> **Passage shown**:
++++++++++++++++++++
Land cover monitoring and evaluation is crucial in land planning and natural resource management. With the advancement of science and technology, we can obtain detailed land use information by analyzing remote sensing data. Land cover information involves many aspects, including but not limited to city planning, water area change, and vegetation coverage. By analyzing land cover data, we can study urbanization rates, forestry and agriculture, and the changes of other natural environments.

Most of the remote sensing data uses multispectral satellite images, but satellite data is low in resolution, typically at 10 m to 30 m [1]. Compared with satellite images, aerial photographs have higher pixel resolution but fewer bands, the common pixel size is usually at 25 cm to 50 cm. High resolution aerial images are very important in detecting buildings, forests, and waters areas. Professional image classification tools are usually used in the detection process [2,3], and GIS programs always provide relevant tools. However, it is time-consuming to use professional image classification tools to detect objects, and when the workload is heavy, errors often occur. In order to solve this problem, related research attempts to use machine learning (ML). In the past ten years, many scholars used machine learning algorithms to analyze remote sensing images and made considerable achievements. For example: Xu et al. [4] employed a nonparametric rule-based classifier, which is based on decision tree learning. They used decision tree regression to estimate the classification ratio of mixed pixels in remote sensing images and compared its classification accuracy with the Maximum Likelihood Classifier and supervised version of fuzzy c-means classifier. Samaniego et al. [5] proposed Modified kNN based on k-nearest neighbor (kNN), the difference between Modified kNN and kNN lies in finding the embedded spaces and their corresponding metrics. In Modified kNN, the basic condition to find an embedding space is that the cumulative variance of a given class label for a given portion of the closest pairs of observations should be minimum. Gislason et al. [6] employed Random Forest (RF) to remote sensing images, the RF classifier uses bagging, or bootstrap aggregating, to form an ensemble of classification. Melgani et al. [7] studied the potentially critical issue of applying binary support vector machine (SVM) to multiclass problems in hyperspectral data. In land cover classification and detection, machine learning showed excellent performance.
++++++++++++++++++++
Could you continue the passage above on land cover classification from remote sensing images, picking up after its last sentence?
++++++++++++++++++++
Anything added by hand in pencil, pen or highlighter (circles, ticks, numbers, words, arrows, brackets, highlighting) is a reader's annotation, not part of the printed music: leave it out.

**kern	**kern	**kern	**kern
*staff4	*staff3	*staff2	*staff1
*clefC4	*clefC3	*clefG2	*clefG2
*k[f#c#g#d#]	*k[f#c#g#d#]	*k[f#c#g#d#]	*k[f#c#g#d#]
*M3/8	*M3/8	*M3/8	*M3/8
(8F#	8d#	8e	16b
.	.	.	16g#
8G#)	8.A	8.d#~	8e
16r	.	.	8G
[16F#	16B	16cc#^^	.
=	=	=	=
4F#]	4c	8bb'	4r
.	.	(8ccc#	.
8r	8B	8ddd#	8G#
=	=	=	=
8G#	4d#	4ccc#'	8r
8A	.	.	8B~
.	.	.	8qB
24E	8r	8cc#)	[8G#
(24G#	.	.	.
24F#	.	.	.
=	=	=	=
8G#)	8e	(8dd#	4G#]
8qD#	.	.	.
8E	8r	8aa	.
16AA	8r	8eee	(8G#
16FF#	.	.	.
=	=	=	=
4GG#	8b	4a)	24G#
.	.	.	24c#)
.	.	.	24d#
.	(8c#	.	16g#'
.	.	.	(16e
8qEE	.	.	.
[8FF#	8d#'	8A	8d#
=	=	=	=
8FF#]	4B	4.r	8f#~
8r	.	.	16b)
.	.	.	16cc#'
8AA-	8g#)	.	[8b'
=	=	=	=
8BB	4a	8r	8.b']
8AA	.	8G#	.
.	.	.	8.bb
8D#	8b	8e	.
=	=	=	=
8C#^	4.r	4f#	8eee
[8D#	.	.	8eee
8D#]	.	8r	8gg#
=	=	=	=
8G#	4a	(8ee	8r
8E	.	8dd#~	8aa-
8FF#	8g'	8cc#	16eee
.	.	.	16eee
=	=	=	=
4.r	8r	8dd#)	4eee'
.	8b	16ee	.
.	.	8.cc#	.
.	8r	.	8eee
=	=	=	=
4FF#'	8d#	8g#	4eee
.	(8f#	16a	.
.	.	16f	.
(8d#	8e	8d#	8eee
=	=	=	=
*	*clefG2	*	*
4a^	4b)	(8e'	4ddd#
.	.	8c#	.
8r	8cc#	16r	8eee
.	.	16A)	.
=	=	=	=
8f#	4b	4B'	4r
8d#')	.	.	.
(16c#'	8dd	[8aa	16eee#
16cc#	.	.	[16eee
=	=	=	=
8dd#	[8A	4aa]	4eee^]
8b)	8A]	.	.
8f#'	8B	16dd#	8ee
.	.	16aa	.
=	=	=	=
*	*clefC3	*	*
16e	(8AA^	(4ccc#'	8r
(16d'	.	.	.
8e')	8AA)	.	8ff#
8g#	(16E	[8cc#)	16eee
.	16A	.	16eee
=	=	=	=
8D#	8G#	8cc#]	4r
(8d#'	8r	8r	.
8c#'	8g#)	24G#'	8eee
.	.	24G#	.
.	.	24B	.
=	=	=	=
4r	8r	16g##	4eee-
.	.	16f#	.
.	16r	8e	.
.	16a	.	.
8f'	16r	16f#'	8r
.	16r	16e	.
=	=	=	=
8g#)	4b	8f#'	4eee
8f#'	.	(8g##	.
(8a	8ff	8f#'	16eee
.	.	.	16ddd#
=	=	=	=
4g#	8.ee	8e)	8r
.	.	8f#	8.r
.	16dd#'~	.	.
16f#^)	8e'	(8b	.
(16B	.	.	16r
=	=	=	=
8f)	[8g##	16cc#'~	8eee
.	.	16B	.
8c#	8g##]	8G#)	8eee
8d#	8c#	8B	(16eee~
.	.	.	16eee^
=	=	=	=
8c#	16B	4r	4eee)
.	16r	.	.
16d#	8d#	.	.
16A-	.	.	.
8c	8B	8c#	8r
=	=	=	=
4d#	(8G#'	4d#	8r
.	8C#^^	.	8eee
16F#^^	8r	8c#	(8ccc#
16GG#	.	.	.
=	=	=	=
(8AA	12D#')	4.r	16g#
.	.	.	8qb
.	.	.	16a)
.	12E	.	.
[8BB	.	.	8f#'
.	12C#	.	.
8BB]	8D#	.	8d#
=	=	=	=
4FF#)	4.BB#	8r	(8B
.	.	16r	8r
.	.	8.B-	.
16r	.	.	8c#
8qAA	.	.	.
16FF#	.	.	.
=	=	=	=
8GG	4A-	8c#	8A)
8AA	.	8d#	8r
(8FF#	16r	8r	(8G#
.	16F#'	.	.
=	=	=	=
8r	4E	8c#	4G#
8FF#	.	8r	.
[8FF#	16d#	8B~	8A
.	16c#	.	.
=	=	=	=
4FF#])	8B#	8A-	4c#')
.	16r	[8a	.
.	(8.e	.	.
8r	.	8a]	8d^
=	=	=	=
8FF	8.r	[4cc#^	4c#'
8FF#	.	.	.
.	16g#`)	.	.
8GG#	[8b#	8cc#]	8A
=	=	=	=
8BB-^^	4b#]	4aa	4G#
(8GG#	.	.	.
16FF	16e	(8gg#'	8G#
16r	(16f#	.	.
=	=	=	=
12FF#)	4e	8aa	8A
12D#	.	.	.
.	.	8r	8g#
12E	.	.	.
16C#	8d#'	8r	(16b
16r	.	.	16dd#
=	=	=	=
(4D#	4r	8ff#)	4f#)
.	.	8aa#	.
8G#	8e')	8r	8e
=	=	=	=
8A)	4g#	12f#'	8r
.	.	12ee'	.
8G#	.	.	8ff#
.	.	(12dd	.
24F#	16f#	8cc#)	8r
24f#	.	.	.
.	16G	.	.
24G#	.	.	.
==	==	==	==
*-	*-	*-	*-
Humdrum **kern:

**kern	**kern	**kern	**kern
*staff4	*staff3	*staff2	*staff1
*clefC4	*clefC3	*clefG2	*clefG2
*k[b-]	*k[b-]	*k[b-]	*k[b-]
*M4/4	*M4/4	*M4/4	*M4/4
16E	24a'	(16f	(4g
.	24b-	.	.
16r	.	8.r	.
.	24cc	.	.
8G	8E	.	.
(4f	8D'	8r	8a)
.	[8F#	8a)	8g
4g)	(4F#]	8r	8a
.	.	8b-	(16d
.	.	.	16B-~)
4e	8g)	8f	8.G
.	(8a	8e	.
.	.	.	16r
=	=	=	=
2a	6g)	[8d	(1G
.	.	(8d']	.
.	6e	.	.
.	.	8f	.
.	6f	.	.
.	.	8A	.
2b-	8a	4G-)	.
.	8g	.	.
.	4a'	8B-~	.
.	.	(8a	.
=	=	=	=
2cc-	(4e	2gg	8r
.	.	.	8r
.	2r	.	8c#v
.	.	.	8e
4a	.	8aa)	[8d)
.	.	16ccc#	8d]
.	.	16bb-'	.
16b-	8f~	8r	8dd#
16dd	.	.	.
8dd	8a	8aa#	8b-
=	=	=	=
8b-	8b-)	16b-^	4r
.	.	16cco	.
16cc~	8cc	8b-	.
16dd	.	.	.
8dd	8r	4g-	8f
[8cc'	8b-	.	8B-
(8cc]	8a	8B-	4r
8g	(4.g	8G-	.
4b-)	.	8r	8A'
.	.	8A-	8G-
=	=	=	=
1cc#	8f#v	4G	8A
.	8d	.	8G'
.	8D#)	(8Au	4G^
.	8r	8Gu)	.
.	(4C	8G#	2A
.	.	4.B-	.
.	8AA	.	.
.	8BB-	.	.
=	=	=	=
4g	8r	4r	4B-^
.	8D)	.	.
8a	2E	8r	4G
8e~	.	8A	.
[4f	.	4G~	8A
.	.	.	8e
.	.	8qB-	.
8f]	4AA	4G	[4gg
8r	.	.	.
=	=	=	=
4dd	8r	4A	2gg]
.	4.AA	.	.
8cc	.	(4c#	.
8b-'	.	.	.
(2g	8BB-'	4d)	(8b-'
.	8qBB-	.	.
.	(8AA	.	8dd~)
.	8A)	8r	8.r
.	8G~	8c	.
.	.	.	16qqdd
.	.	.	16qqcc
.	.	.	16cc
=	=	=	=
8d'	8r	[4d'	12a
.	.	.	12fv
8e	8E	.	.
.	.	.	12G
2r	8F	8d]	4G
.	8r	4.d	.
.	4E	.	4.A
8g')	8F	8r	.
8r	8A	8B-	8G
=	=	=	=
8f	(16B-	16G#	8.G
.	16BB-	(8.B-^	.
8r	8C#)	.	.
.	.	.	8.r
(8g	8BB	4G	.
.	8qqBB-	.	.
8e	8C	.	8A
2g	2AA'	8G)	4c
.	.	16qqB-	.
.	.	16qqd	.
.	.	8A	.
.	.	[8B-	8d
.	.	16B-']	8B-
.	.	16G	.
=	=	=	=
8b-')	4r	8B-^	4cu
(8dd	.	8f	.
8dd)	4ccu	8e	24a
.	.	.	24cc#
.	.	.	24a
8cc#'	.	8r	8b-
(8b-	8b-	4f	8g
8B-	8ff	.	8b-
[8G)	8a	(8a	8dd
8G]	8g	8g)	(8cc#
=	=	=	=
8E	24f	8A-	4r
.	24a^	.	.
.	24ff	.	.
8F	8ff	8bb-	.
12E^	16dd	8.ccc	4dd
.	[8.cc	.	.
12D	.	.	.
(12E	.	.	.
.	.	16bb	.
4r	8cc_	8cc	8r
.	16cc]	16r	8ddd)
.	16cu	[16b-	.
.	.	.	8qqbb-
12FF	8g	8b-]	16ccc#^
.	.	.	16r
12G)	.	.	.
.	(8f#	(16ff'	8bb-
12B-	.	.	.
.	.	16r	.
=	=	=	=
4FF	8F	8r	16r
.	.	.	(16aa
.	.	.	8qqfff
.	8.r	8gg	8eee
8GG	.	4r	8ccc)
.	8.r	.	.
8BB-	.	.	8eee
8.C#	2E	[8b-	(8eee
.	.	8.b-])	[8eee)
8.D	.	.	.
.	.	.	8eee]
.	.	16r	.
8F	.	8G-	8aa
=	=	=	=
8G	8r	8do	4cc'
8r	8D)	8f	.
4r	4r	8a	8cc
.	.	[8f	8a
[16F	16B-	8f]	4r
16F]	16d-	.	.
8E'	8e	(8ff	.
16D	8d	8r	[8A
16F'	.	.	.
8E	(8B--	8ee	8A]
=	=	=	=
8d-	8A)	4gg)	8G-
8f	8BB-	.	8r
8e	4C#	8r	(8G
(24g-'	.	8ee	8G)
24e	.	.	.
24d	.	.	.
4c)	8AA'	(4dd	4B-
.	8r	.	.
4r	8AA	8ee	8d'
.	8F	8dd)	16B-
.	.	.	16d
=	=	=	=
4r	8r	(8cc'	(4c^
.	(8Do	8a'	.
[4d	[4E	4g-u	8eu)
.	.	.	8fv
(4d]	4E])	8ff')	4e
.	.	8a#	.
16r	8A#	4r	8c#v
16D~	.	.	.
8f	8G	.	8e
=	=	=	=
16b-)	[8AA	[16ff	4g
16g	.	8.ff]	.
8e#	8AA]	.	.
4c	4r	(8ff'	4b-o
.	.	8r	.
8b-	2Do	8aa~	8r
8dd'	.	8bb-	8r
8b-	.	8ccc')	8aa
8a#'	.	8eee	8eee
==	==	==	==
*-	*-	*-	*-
++++++++++++++++++++
> **Reply to the task**:
In recent years, with the improvement of computer hardware and the increasing demand for image processing in practical work, deep learning (DL) has made great progress in the field of security [8], handwritten digit recognition [9], human action recognition [10], financial trading [11], remote image processing [12,13,14,15,16,17], and others [18,19,20,21,22]. According to the study of Kussul et al. [23] in processing land cover remote sensing images, deep learning algorithms are significantly better than machine learning algorithms such as the SVM. Convolutional Neural Network (CNN) [24] is a representative algorithm of deep learning, and CNN is a feedforward neural network that includes convolution calculations and deep structures. CNN is widely used in computer vision.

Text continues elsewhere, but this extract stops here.